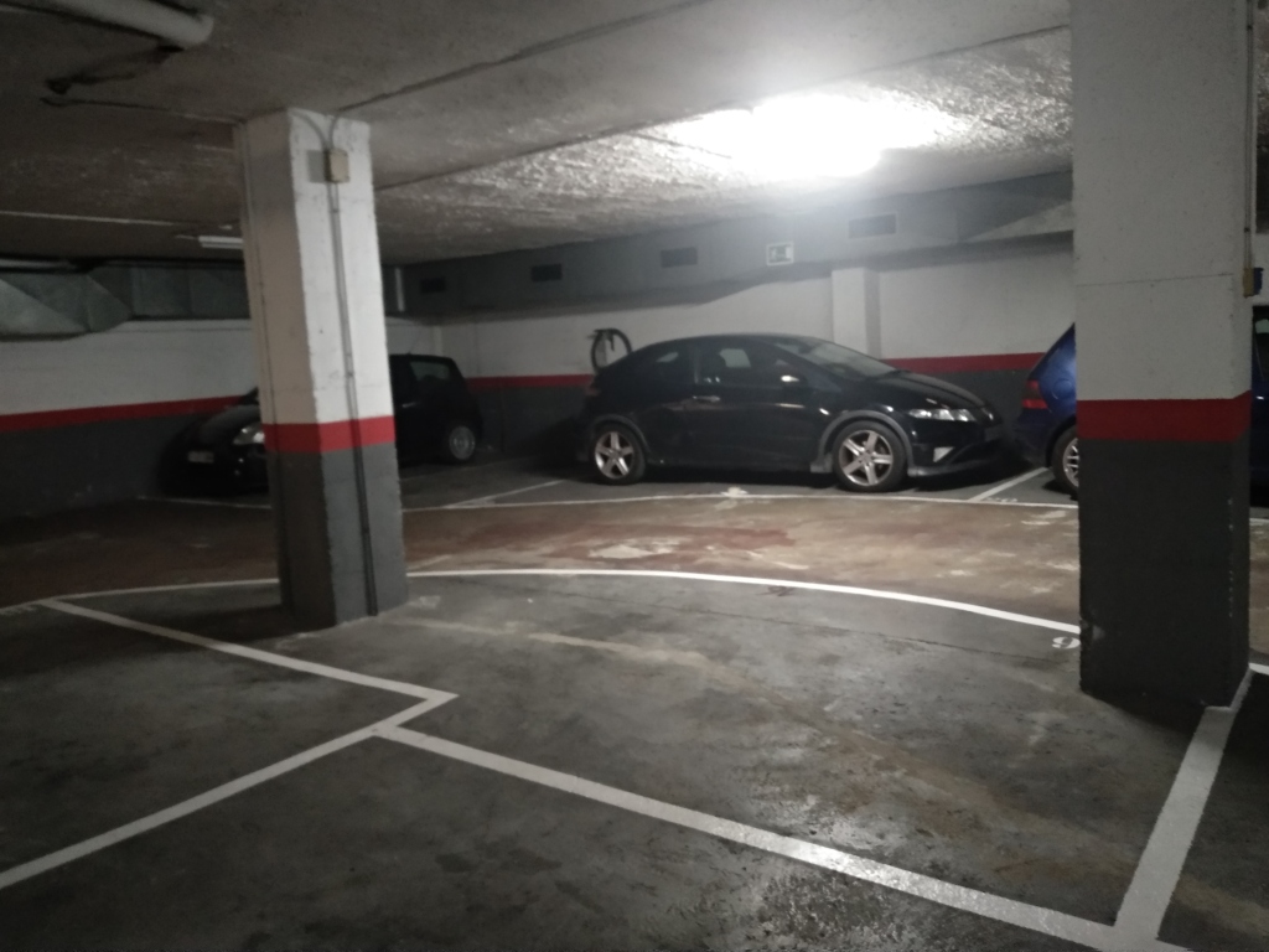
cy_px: 476
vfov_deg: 53.1
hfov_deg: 67.3
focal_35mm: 26
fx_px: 953
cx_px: 634
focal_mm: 3.83
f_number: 2.2
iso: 1600
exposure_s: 1/14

---+---

Repeat the material exactly. Skip the images.

◆ **Written response**
cy_px: 476
vfov_deg: 53.1
hfov_deg: 67.3
focal_35mm: 26
fx_px: 953
cx_px: 634
focal_mm: 3.83
f_number: 2.2
iso: 1600
exposure_s: 1/14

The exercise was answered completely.